02.08.2022

Charles de Courson, empêcheur de voter en rangs

Vétéran de l’Assemblée et as des questions financières, le député centriste a animé les débats sur le «paquet pouvoir d’achat», agaçant les membres de la majorité et s’attirant les sympathies des oppositions.

L’esprit frappeur de l’Assemblée occupe le siège 233. Depuis ces hauteurs, Charles de Courson a encore joué un drôle de tour au camp présidentiel, alors que s’achevait dans la nuit de mardi à mercredi l’examen du projet de loi de finances rectificative. S’avisant que la revalorisation des pensions était inférieure à l’inflation, l’élu centriste, membre du groupe fourre-tout Libertés, indépendants, outre-mer et territoires (Liot) passe à l’action. Il présente un amendement ajoutant 500 millions d’euros au panier, adopté par les oppositions coalisées malgré la désapprobation du gouvernement.

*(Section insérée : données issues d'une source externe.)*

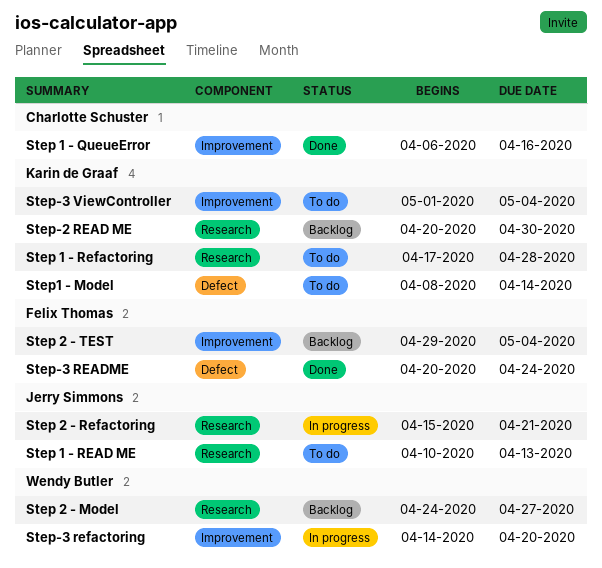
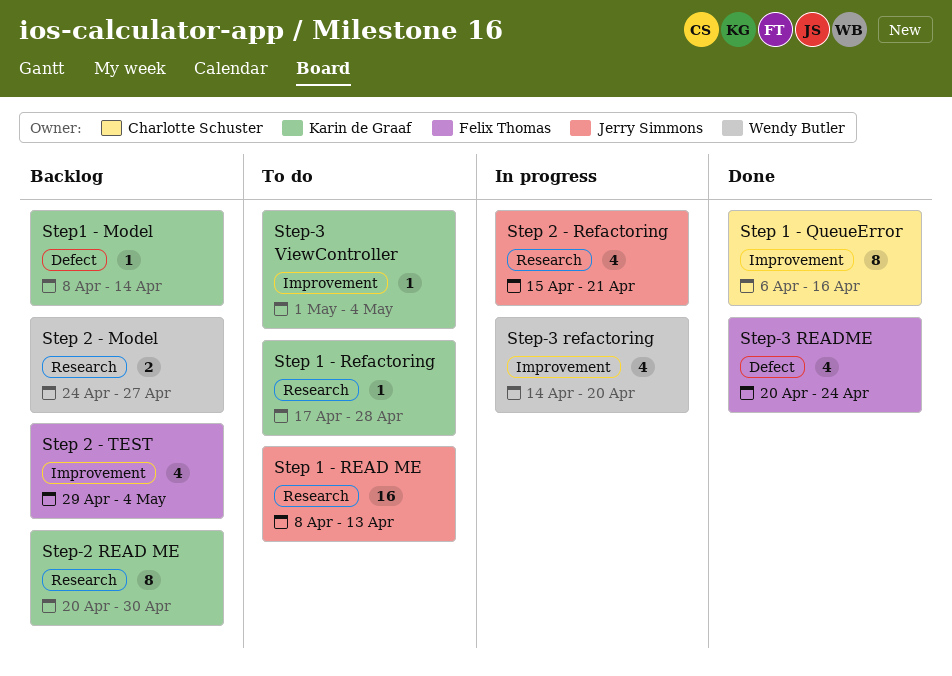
Step 1 - READ ME, start: Apr 10 -> Apr 8
Step1 - Model, status: To do -> Backlog

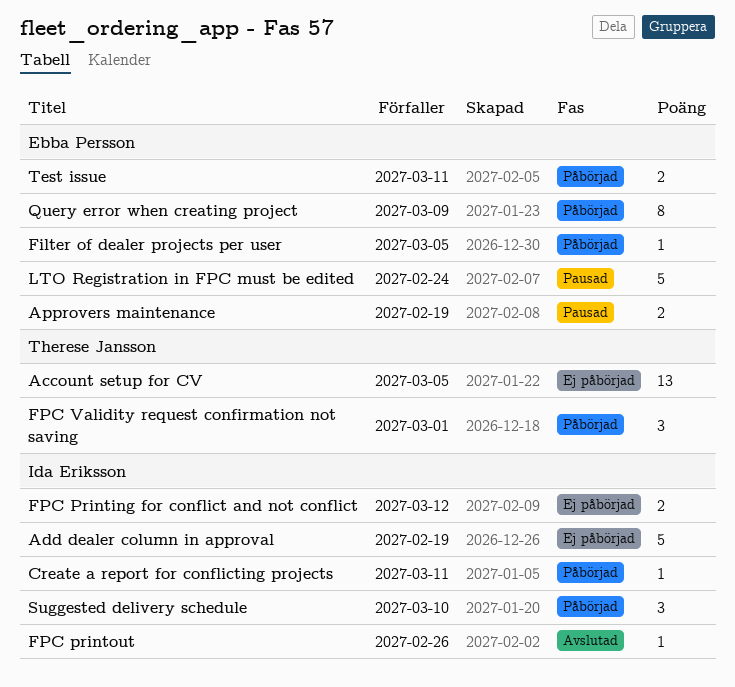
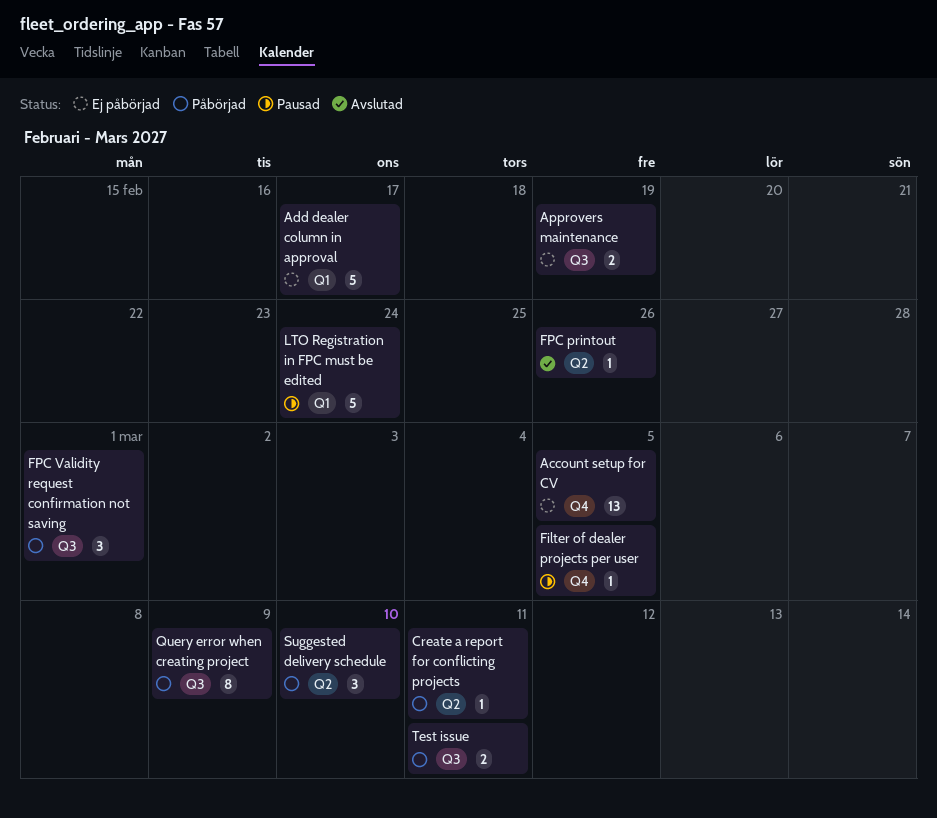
Add dealer column in approval, due: Feb 19 -> Feb 17
Approvers maintenance, status: Pausad -> Ej påbörjad
Filter of dealer projects per user, status: Påbörjad -> Pausad
FPC Printing for conflict and not conflict: present -> none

De son propre aveu, la proposition était bancale. «Ma véritable intention, raconte-t-il, était d’obtenir un engagement du gouvernement pour l’avenir. Mais ils ne m’ont pas répondu, donc on vote. Ensuite, [le ministre de l’Economie] Bruno Le Maire, embêté, demande à me voir. Je lui dis : le jour où tu répondras aux questions, ça se passera mieux. Maintenant, on fait une deuxième délibération pour annuler mon amendement… et tu réponds à la question», ce qui fut fait.

«Les oppositions m’aiment bien»

Ce n’est pas la première fois, et sans doute pas la dernière, que le madré député de la Marne fait tousser l’exécutif. Samedi, il lui avait déjà fait avaler un chèque de 120 millions d’euros, pour compenser aux départements la hausse du RSA. «En général, sourit-il, les oppositions m’aiment bien : je ne suis ni chez LFI ni au RN, donc on peut voter mes amendements sans crainte − parfois même chez des membres de la majorité !» As des questions financières, Courson est respecté sur tous les bancs et craint des ministres pour son expertise et sa liberté de ton. Figure de l’Assemblée, il en est aujourd’hui le plus ancien membre : il y siège sans discontinuer depuis 1993.

Libéral, européen et conservateur, l’homme est surtout un angoissé de la dette publique, dont la dérive lui semble préparer les conditions d’un «régime autoritaire». Un député LREM, vexé, s’étonne de le voir porter «des amendements contraires à ce qu’il a défendu», et soupçonne le Marnais de «se laisser aller à certaines facilités». «Les collègues me disent : tu deviens très coûteux, reconnaît l’intéressé. Je leur dis qu’ils ont l’occasion de me corriger en supprimant les 12,7 milliards d’euros que l’Etat va verser aux actionnaires privés d’EDF pour racheter leurs parts.»

«Quasiment chaque année un burn-out»

Malgré ses états de service, cet ancien membre du Modem n’a jamais fait partie d’un gouvernement, payant peut-être la raideur de son échine. «Je m’en fous complètement ! assure-t-il. Si un président m’appelle, je dis : d’accord, mais il y a des conditions. La situation est dramatique, est-ce que vous m’appuierez constamment pour redresser les finances publiques ? Sinon, donnez ça à n’importe qui, ça leur fera tellement plaisir.» Ce célibataire à la réputation d’ascète dépose en moyenne 200 amendements par projet de budget. Ce dernier adopté, «il fait quasiment chaque année un burn-out qui l’amène en cure de sommeil», témoigne son ami Hervé Morin, président du Nouveau Centre.

Sa voix a parfois porté sur d’autres sujets : il fut l’intransigeant rapporteur de la commission d’enquête sur l’affaire Cahuzac et, sous le dernier quinquennat, a dénoncé comme digne de «Vichy» la loi anticasseurs. L’expression lui a été reprochée. Mais personne n’a osé reprocher à ce fils et petit-fils de résistants, dont le grand-père est mort en déportation, de ne pas en mesurer le poids.